A son, found and lost--found only in the very hour of his loss. What chastisement of offended God--or blind, unconscious destiny, gigantic Nemesis, with mighty, brazen arms, revolving, machine-like, on its pivot, striking at random into space, and striking _sometimes_ strangely to the purpose--what chastisement could have seemed more fitting than this?

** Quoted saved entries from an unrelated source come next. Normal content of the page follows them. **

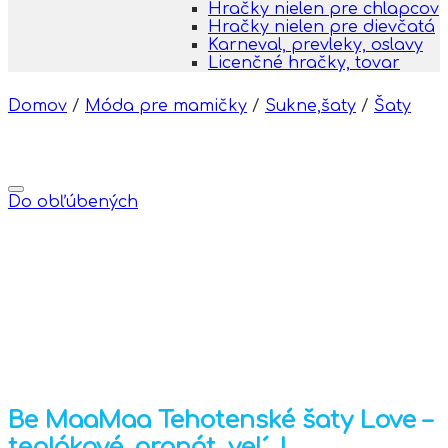
Hračky nielen pre chlapcov
Hračky nielen pre dievčatá
Karneval, prevleky, oslavy
Licenčné hračky, tovar
Domov
/
Móda pre mamičky
/
Sukne,šaty
/
Šaty
Do obľúbených
Be MaaMaa Tehotenské šaty Love –
teplákové, granát, vel´. L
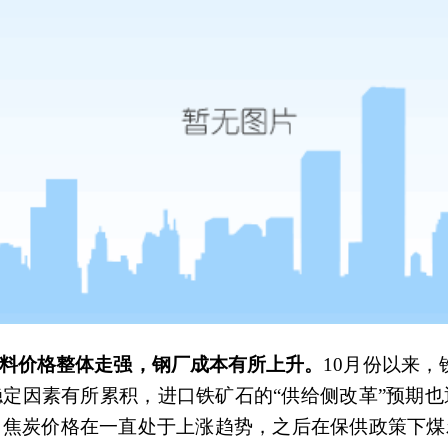
料价格整体走强，钢厂成本有所上升。
10
月份以来，
定因素有所累积，进口铁矿石的“供给侧改革”预期也
，焦炭价格在一直处于上涨趋势，之后在保供政策下煤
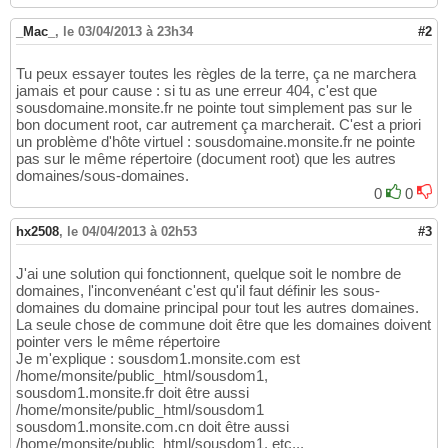
_Mac_
,
le 03/04/2013 à 23h34
#2
Tu peux essayer toutes les règles de la terre, ça ne marchera
jamais et pour cause : si tu as une erreur 404, c'est que
sousdomaine.monsite.fr ne pointe tout simplement pas sur le
bon document root, car autrement ça marcherait. C'est a priori
un problème d'hôte virtuel : sousdomaine.monsite.fr ne pointe
pas sur le même répertoire (document root) que les autres
domaines/sous-domaines.
0
0
hx2508
,
le 04/04/2013 à 02h53
#3
J'ai une solution qui fonctionnent, quelque soit le nombre de
domaines, l'inconvenéant c'est qu'il faut définir les sous-
domaines du domaine principal pour tout les autres domaines.
La seule chose de commune doit être que les domaines doivent
pointer vers le même répertoire
Je m'explique : sousdom1.monsite.com est
/home/monsite/public_html/sousdom1,
sousdom1.monsite.fr doit être aussi
/home/monsite/public_html/sousdom1
sousdom1.monsite.com.cn doit être aussi
/home/monsite/public_html/sousdom1, etc...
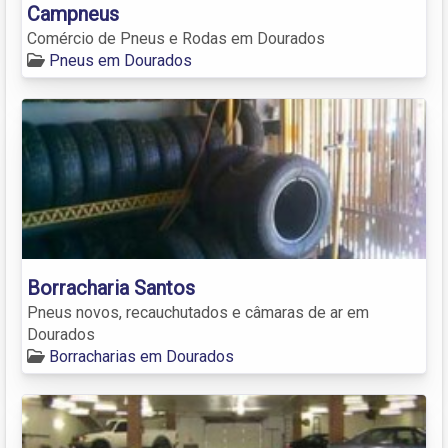
Campneus
Comércio de Pneus e Rodas em Dourados
Pneus em Dourados
Borracharia Santos
Pneus novos, recauchutados e câmaras de ar em
Dourados
Borracharias em Dourados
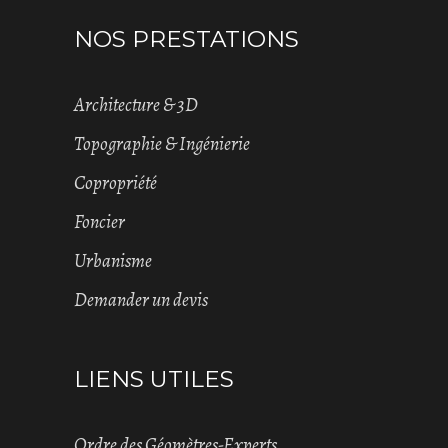
NOS PRESTATIONS
Architecture & 3D
Topographie & Ingénierie
Copropriété
Foncier
Urbanisme
Demander un devis
LIENS UTILES
Ordre des Géomètres-Experts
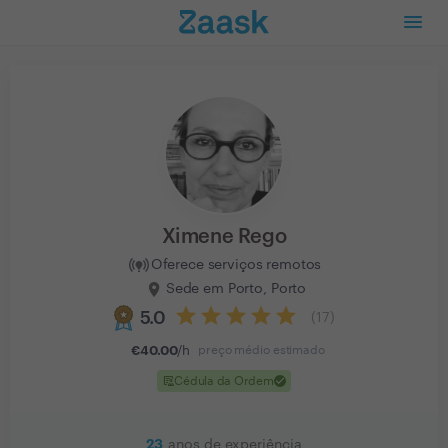
Ximene Rego
Oferece serviços remotos
Sede em Porto, Porto
5.0
(
17
)
€
40.00
/h
preço médio estimado
clinical_notes
check
Cédula da Ordem
23
anos de experiência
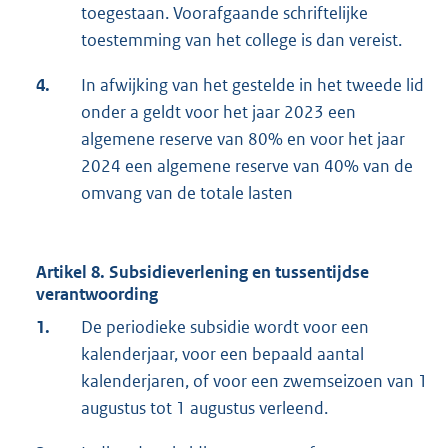
toegestaan. Voorafgaande schriftelijke
toestemming van het college is dan vereist.
4.
In afwijking van het gestelde in het tweede lid
onder a geldt voor het jaar 2023 een
algemene reserve van 80% en voor het jaar
2024 een algemene reserve van 40% van de
omvang van de totale lasten
Artikel 8. Subsidieverlening en tussentijdse
verantwoording
1.
De periodieke subsidie wordt voor een
kalenderjaar, voor een bepaald aantal
kalenderjaren, of voor een zwemseizoen van 1
augustus tot 1 augustus verleend.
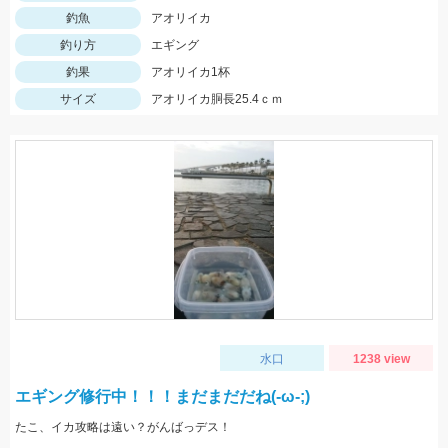
釣魚
アオリイカ
釣り方
エギング
釣果
アオリイカ1杯
サイズ
アオリイカ胴長25.4ｃｍ
水口
1238 view
エギング修行中！！！まだまだだね(-ω-;)
たこ、イカ攻略は遠い？がんばっデス！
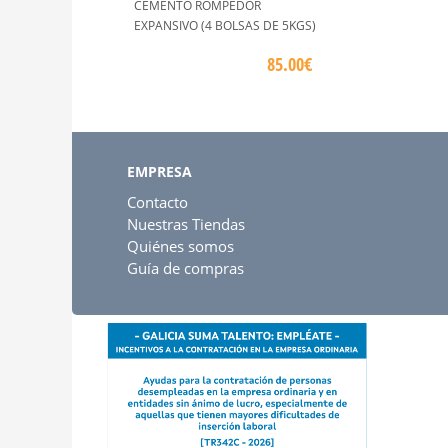
CEMENTO ROMPEDOR
EXPANSIVO (4 BOLSAS DE 5KGS)
85.00€
EMPRESA
Contacto
Nuestras Tiendas
Quiénes somos
Guía de compras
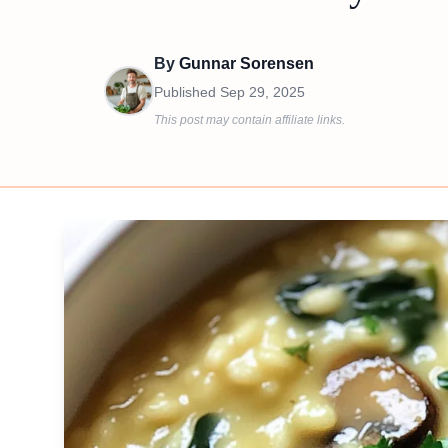
By
Gunnar Sorensen
Published
Sep 29, 2025
This post may contain affiliate links.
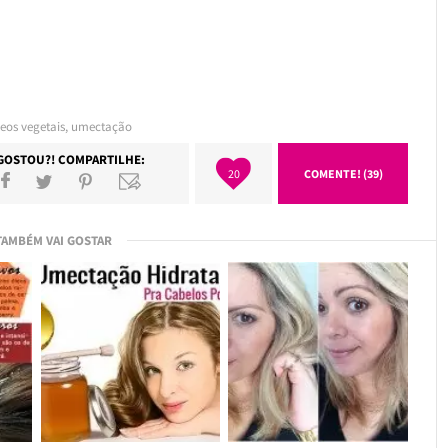
leos vegetais
,
umectação
GOSTOU?! COMPARTILHE:
20
COMENTE! (39)
TAMBÉM VAI GOSTAR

“I would have bartered half my fortune, or twenty years of my life, for a son,” he said to himself. “How often I have envied the field-labourer his troop of rosy brats--the gipsy tramp her brown-faced baby! Fate put a barren sceptre in my hand. If my wife had given me a son, I think I should have loved her. And I had a son all the time--a son whom I might have legitimated, since his mother lived as my acknowledged wife on this Scottish ground. Yes, I would have set the lawyers to work, and we would have made him heir of Greenlands, and Ripley, and Pendarvoch. I would have given him the girl who loves him--whom I have loved. It would be no shame to resign her to my son--my younger, better self. And we met--that unknown son and I--and we held scornfully aloof from each other, with instinctive dislike. Dislike? It was dislike which needed but a word to melt into love. In a stranger, this reflection of my youth was an impertinence--a plagiarism. In my son it must be the strongest claim upon my love. My son! It needs not the agreement of dates to confirm his kindred. His paternity is written upon his face.”

And then to Mr. Jerningham also there came the thought that had come to Daniel Mayfield. That face in life he was never more to see. Should he even look upon it in death--changed, disfigured by the fierce destruction of the waves. Even to see it thus was almost too much to hope. To reclaim the dead, so lost, would be well nigh as impossible as it had been to save the living.